The study’s finding that Islamic banks’ productivity improved during the 2008 crisis—while conventional banks declined—is a powerful testament to the wisdom of these prohibitions.

What This Means for the Future of Global Finance

The implications of this study extend far beyond the GCC region.

For Muslim-majority countries: Strengthen your Islamic banking sectors. They are not just a religious requirement but a strategic economic asset. However, address the liquidity infrastructure gap. Develop Sharia-compliant money markets, lender-of-last-resort facilities, and interbank instruments to help Islamic banks manage liquidity during crises.

For conventional banks: Consider adopting Islamic finance principles—even partially.
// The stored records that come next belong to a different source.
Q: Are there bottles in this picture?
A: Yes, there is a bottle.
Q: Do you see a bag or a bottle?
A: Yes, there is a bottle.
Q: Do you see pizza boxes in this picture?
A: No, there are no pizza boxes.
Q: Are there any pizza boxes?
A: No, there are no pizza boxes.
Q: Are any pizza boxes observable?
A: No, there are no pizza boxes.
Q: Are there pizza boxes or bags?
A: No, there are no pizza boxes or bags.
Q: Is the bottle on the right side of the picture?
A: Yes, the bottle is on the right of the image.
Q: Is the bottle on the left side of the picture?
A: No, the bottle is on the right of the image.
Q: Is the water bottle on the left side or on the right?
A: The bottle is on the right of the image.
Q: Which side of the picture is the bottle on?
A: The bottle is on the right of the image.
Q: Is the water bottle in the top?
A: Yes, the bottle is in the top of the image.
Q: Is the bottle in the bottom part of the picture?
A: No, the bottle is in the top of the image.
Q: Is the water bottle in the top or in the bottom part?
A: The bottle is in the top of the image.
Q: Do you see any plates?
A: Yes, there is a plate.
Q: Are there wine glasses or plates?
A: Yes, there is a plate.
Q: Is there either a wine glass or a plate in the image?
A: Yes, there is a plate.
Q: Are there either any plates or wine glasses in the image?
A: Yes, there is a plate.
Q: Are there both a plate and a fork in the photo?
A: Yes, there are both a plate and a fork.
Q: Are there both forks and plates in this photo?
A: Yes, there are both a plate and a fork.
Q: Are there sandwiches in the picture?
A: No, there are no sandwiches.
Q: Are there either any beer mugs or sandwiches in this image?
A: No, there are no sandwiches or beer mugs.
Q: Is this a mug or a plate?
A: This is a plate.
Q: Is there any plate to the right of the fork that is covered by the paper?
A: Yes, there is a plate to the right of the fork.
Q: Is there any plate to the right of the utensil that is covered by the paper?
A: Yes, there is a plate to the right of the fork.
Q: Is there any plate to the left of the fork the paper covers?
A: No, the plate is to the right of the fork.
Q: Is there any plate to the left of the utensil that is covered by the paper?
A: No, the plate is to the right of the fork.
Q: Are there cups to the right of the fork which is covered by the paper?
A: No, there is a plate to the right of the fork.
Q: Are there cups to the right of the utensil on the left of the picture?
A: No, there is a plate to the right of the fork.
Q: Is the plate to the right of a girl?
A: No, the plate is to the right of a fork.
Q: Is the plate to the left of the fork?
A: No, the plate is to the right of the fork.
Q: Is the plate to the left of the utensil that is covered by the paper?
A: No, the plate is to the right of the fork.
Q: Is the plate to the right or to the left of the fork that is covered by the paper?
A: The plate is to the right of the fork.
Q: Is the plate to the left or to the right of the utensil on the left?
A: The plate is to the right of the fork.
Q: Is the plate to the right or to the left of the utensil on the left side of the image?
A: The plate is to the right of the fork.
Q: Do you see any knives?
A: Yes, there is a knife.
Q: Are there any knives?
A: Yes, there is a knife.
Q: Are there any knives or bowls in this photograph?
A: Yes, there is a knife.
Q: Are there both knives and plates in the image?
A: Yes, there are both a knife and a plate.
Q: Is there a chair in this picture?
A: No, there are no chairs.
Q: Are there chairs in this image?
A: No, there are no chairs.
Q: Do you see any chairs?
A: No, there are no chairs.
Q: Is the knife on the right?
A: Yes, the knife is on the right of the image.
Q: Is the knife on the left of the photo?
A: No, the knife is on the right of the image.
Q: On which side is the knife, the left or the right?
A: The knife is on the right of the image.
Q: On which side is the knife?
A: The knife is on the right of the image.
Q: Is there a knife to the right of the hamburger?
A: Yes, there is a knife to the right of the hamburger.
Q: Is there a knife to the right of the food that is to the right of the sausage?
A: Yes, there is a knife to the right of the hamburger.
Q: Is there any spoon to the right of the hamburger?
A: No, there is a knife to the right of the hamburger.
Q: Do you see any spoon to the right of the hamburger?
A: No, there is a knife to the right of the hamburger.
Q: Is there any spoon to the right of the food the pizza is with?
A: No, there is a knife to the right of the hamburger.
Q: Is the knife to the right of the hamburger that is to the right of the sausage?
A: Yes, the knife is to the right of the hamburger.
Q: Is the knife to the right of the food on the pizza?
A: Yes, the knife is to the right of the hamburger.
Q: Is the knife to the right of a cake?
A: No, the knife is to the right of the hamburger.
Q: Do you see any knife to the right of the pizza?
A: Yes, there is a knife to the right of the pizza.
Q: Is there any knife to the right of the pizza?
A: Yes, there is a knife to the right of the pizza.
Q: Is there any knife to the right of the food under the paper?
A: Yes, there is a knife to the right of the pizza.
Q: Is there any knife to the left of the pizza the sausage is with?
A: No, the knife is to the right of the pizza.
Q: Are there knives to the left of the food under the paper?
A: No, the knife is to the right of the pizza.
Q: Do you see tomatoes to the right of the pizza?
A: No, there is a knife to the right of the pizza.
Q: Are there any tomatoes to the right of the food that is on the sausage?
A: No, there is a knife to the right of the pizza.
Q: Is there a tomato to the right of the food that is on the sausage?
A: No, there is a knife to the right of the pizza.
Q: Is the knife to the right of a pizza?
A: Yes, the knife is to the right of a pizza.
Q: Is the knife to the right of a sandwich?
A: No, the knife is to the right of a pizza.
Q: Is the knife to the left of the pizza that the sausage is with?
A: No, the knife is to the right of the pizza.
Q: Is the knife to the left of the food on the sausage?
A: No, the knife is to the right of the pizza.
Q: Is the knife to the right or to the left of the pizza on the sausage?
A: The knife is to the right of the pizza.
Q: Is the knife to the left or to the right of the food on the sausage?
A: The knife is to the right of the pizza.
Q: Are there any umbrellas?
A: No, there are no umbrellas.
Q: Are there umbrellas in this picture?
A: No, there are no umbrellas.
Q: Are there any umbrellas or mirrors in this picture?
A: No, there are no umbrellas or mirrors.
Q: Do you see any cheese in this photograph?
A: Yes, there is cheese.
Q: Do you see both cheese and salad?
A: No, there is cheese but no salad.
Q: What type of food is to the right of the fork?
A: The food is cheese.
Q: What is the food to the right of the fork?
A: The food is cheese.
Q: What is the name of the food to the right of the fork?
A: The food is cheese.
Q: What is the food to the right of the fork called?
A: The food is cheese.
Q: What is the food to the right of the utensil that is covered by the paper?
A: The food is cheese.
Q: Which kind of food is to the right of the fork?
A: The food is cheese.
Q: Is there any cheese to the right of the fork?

Reducing reliance on debt, increasing asset-backed financing, and embracing risk-sharing could make your institution more resilient.

For global regulators: The dual banking system offers a natural experiment. Study it. The Basel framework was designed for conventional banks. Consider whether separate liquidity requirements for Islamic banks might be necessary given their different risk profile (lower credit risk, higher liquidity risk).

For everyday Muslims: Be proud of your financial system. It is not just “permissible”—it is empirically superior in times of crisis. Support Islamic banks with your deposits and investments. And advocate for policies that help them grow.

A Final Reflection: Divine Wisdom Confirmed by Data

The Qur’an prohibited interest over 1,400 years ago, long before anyone could have predicted the financial crises of the 21st century. The prohibition of gambling, excessive uncertainty, and speculative transactions seemed like religious rituals to some observers. But this Nature journal study, using rigorous parametric and non-parametric methods, confirms what believers have always trusted: Allah’s commands are not arbitrary. They are designed for human flourishing.

The study’s author concludes: “Islamic banks operating in the GCC have shown remarkable resilience in both financial and non-financial crises.” This is not just a statement about banking. It is a statement about the wisdom of living according to divine guidance.

As the Qur’an promises: “And whoever fears Allah, He will make for him a way out and will provide for him from where he does not expect.” (Qur’an 65:2-3). For Islamic banks, that “way out” during two global crises came in the form of superior productivity, stable profitability, and unwavering depositor confidence.

The data is in. The crises have passed. And Islamic finance stands taller than ever.